How to complete this task |
Rewrite all of the lines below, changing "category" to "group" and leaving everything else the same. Omit the pictures from your answer.

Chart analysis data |
◆ ◆ ◆ ◆
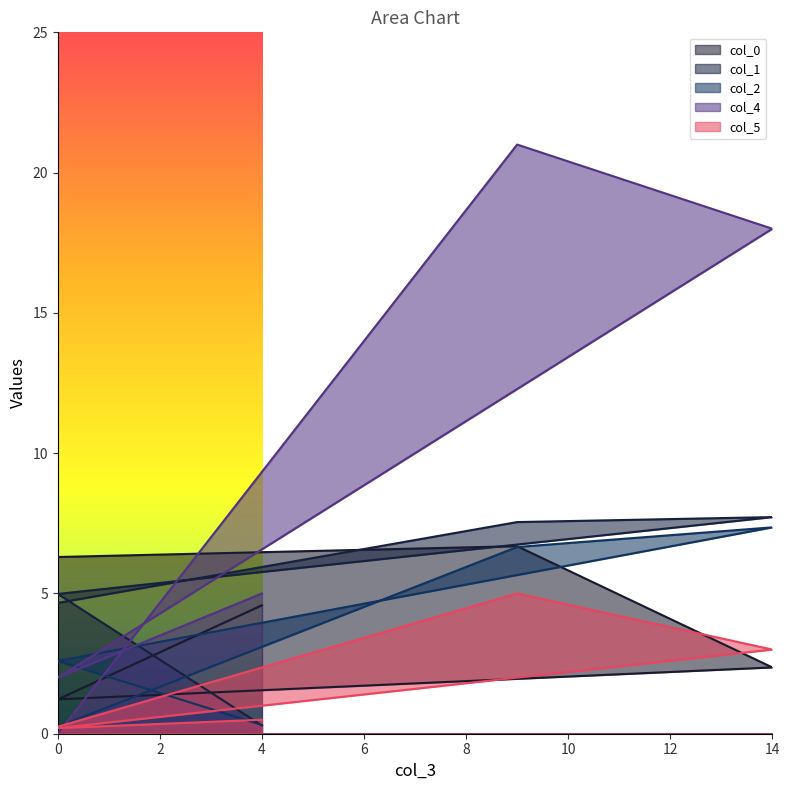

At which category is the sum across all series the highest?

9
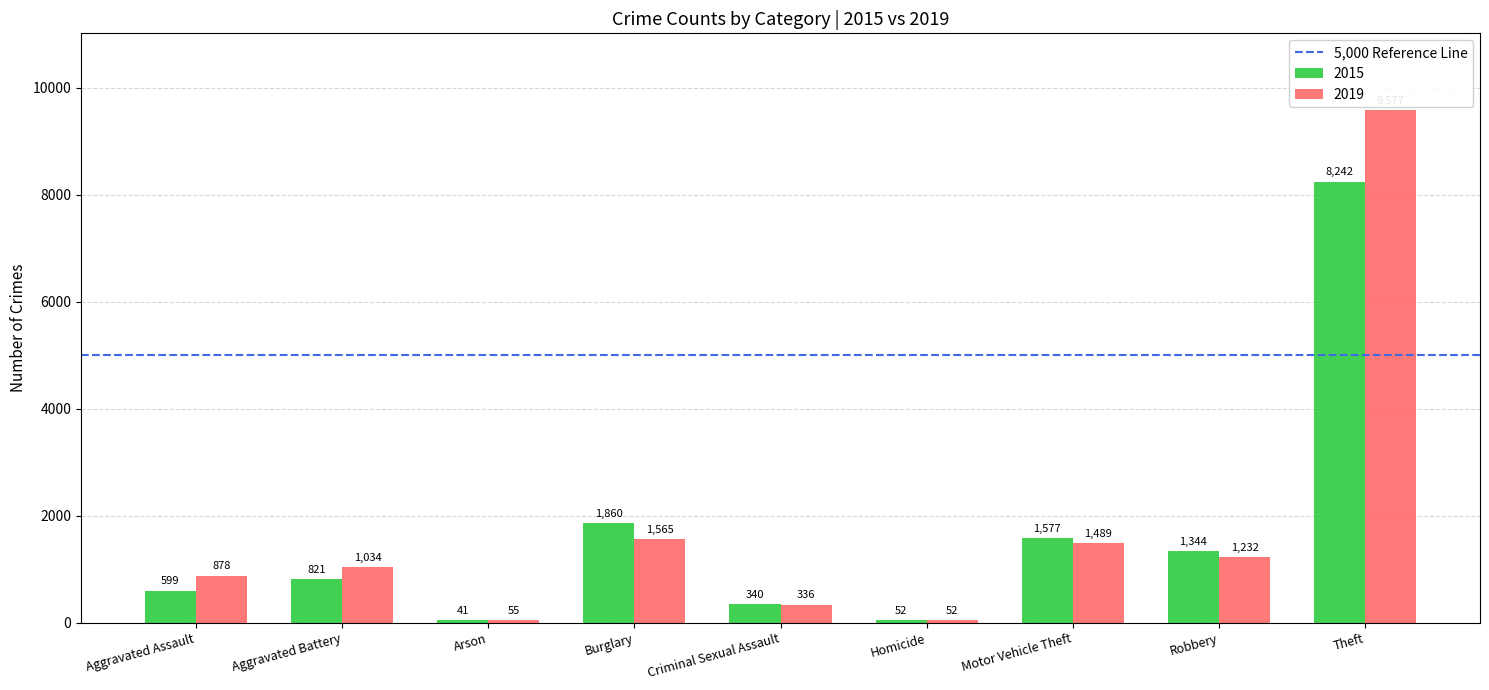

What is the sum of the 2015 values at Motor Vehicle Theft and Aggravated Assault?

2176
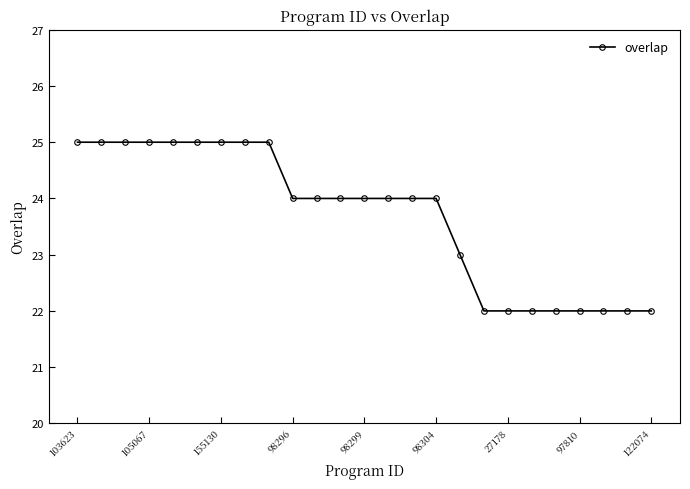

Count the number of data series in this chart.

1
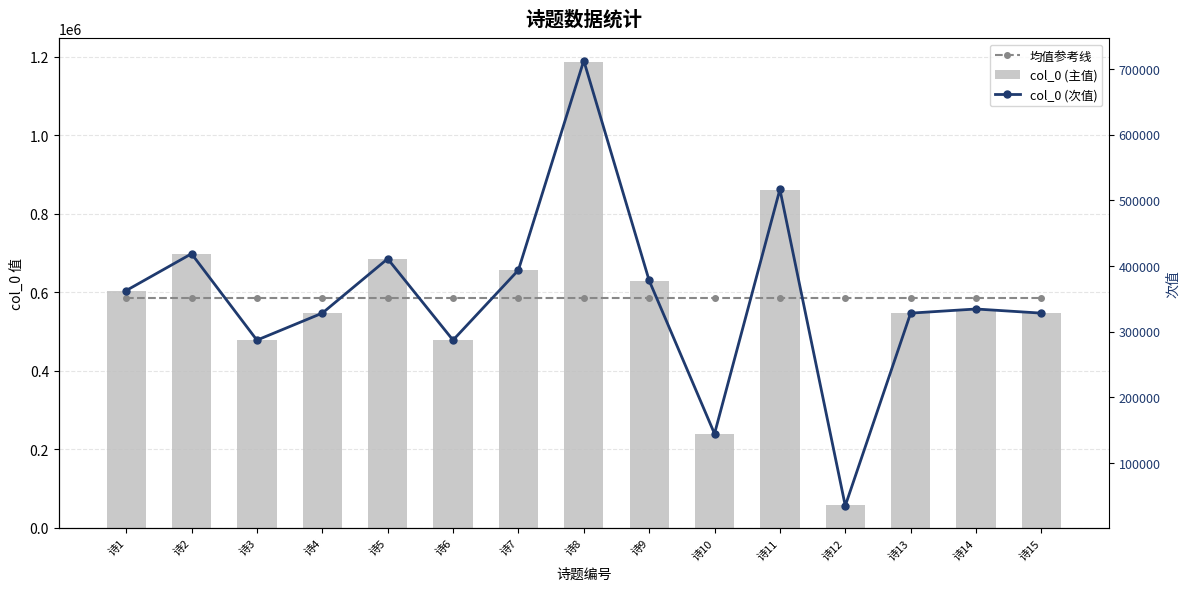

Which series changed the most between 诗8 and 诗9?

col_0 (主值)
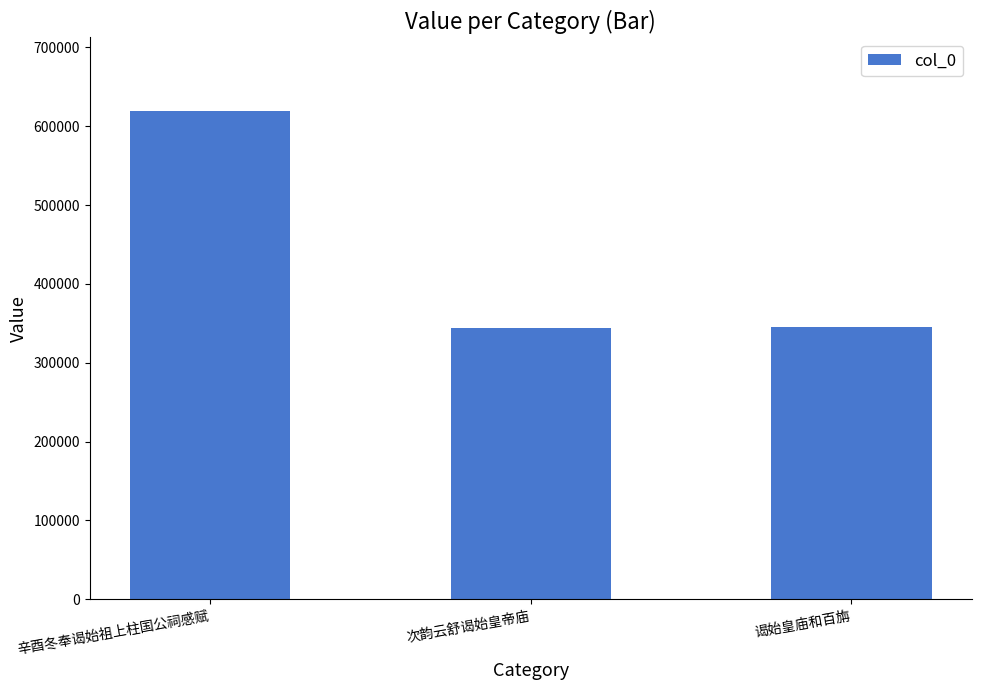

What is the change in value from 次韵云舒谒始皇帝庙 to 谒始皇庙和百旃?

+275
◆ ◆ ◆ ◆
Result for this task |
At which group is the sum across all series the highest?

9

What is the sum of the 2015 values at Motor Vehicle Theft and Aggravated Assault?

2176

Count the number of data series in this chart.

1

Which series changed the most between 诗8 and 诗9?

col_0 (主值)

What is the change in value from 次韵云舒谒始皇帝庙 to 谒始皇庙和百旃?

+275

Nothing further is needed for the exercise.